**PROBLEM TO SOLVE:** Copy out the lines of the records word for word, starting with the line with "decades-long foreign policy losing streak." and going on through the line with "Daniel Davis".

**INPUT:**
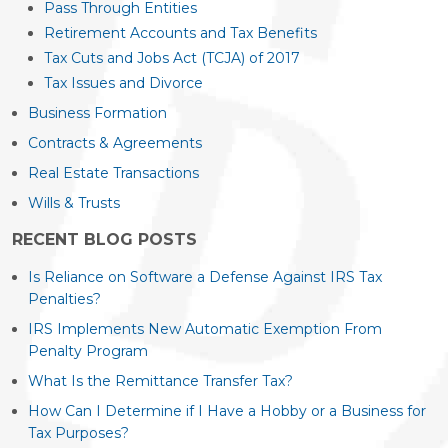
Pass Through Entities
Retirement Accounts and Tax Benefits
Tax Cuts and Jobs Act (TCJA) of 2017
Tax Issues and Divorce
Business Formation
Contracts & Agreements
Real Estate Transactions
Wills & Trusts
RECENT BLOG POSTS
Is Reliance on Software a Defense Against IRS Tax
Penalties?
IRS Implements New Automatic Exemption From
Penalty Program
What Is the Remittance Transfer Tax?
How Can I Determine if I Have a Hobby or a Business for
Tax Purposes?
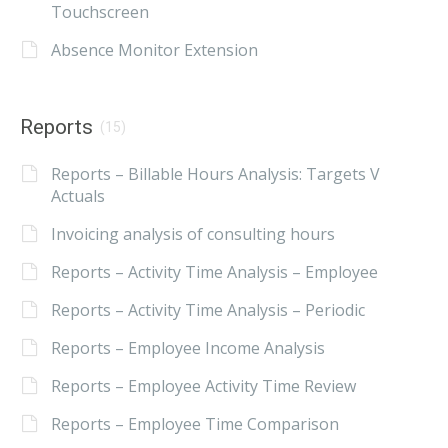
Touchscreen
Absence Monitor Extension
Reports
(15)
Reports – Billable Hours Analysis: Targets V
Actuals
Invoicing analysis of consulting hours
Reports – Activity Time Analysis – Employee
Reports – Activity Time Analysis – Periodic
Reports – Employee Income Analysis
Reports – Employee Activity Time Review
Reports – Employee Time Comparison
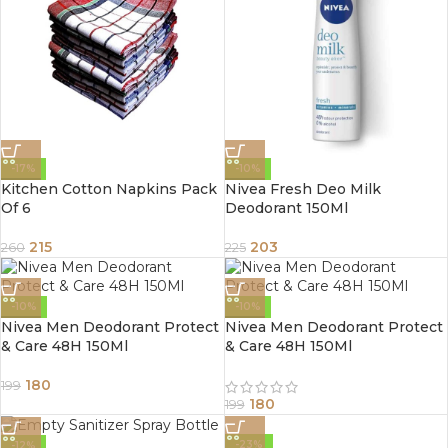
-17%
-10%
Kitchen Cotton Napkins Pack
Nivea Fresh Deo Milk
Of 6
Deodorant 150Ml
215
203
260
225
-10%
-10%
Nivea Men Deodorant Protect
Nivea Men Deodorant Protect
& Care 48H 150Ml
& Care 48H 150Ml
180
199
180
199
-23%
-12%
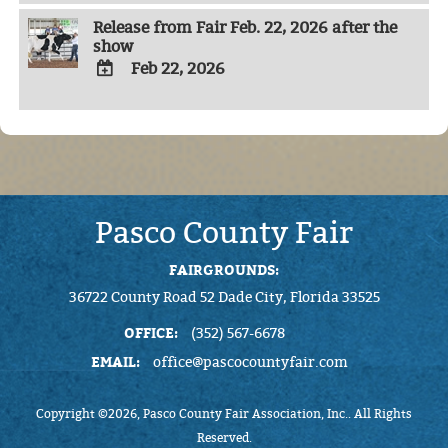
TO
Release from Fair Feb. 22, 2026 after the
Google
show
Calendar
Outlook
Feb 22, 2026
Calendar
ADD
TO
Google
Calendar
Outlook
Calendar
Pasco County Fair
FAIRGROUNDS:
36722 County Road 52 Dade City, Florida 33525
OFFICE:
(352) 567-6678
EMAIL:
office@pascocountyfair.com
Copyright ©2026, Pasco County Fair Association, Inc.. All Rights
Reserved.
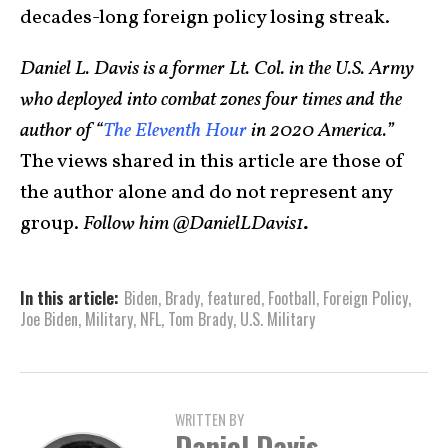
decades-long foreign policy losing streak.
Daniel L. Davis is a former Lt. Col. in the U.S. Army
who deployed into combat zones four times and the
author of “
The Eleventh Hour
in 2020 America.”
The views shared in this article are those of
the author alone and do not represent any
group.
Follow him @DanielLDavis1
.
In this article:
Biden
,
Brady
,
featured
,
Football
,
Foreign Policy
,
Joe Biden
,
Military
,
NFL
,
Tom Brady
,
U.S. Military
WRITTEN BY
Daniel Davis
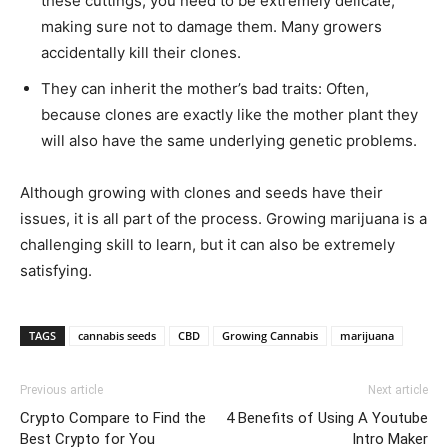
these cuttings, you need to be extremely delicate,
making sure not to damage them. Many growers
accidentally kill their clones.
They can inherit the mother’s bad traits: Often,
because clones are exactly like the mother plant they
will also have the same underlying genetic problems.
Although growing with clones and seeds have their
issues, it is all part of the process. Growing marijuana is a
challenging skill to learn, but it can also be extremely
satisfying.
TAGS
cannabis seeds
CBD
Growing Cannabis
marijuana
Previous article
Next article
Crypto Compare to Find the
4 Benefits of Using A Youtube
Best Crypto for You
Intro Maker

**ANSWER TO THE PROBLEM:**
decades-long foreign policy losing streak.
Daniel L. Davis is a former Lt. Col. in the U.S. Army
who deployed into combat zones four times and the
author of “
The Eleventh Hour
in 2020 America.”
The views shared in this article are those of
the author alone and do not represent any
group.
Follow him @DanielLDavis1
.
In this article:
Biden
,
Brady
,
featured
,
Football
,
Foreign Policy
,
Joe Biden
,
Military
,
NFL
,
Tom Brady
,
U.S. Military
WRITTEN BY
Daniel Davis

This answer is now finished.